影響が測り知れない!?アメリカのパリ協定離脱

周知のようにアメリカのトランプ大統領が就任初日に、社会的、経済的に大きな影響を与えるであろう40にもおよぶ大統領令にサインをしました。メキシコ、カナダに対する25%関税もさることながら、世界にとってはパリ協定の離脱の方がもっと大きな影響が心配されます。今日はこの問題について調べたことをご紹介します。

まず調べたのは、前回トランプ大統領1期目にパリ協定を離脱した時にCO2排出量がどう変化したか?でした。アメリカのCO2排出量について新しいデータがなく二つのグラフを繋いでみました。左図は1960年から2019年、右図は2014年から2022年までの米国の排出量推移です。(データはGTC統計さんとGlobal Noteさんからお借りしました)

2007年が排出量のピークであり、以降山谷はありますが、長期的にみれば減少傾向が続いています。「トランプ政権でも排出量は減っていたのか?」と思ったのも束の間、実は前回の離脱は、極めて短い期間であったことがわかりました。

前回の離脱は、2017年 トランプ政権による協定からの離脱表明こそ就任まもなくでしたが、正式に離脱したのは3年以上たった2020年11月4日であり、そのわずか3か月後の2021年2月にはバイデン政権によりパリ協定に復帰しています。これでは実質的に大きな変化が起こりえないほど短期間だったわけです。今回の正式離脱がいつになるかわかりませんが、離脱が長期間に及べば世界のCO2削減に大きな影響がでることが避けられないと思われます。
   
バイデン政権下でアメリカは下に示す削減目標を掲げていました。言わば世界に歩調を合わせ2050年にはカーボンニュートラルを実現するためのロードマップを描いていたわけです。(環境省ホームページから引用)
   

   

2023年のアメリカのCO2排出量は、4.64Mtと2030年に目標である3.664Mtも射程に捉えた数値になっていました。ここから「掘って、掘って、掘りまくれ」のトランプ政権に代わってしまったのです。世界全体から見て、アメリカはCO2排出量世界2位であり、世界全体の13.2%を占めています。(下図)

   

   

  

幸か不幸かシェールガス革命により、アメリカは石油も天然ガスも埋蔵量が世界一とも言われるようになりました。自国の化石資源を掘りまくり、エネルギーコストを下げようという考えが出てきても不思議ではない面もあります。(参考までに一人あたりCO2排出量の上位国はそろって化石燃料産出国です、上右図)

   

しかしそのことにより世界の気候変動が取返しのつかないことになることの責任はどう取ってくれるのでしょう。
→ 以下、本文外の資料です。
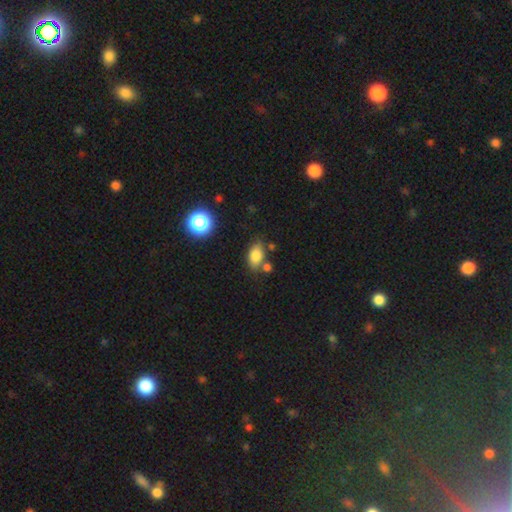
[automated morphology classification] A smooth galaxy with no disk features (81%) that is in between round and cigar-shaped (85%).

Vote fractions:
- Smooth or featured? smooth: 81% / star or artifact: 11% / featured or disk: 8%
- How rounded? in between: 85% / round: 12% / cigar-shaped: 3%
- Merging? none: 67% / minor disturbance: 15% / merger: 13% / major disturbance: 4%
100年後の人たちから、歴史的な犯罪者と名指しされるかもしれないとは思わないのでしょうか?学術的にも認められているCO2排出による気候変動をいまだにフェイクと呼ぶ人間を大統領に選んだ人々も同様です。未来の人たちから愚かな国民と非難されるとは思わないのでしょうか?

   

つい先日、年間平均気温の上昇が産業革命から従来の目標値である1.5℃を超えたと報じられました。さらにアメリカの離脱によって、目標達成はますます不可能になりつつあると感じます。深く深く憂慮します。アメリカ人の良識に期待することはできないものでしょうか?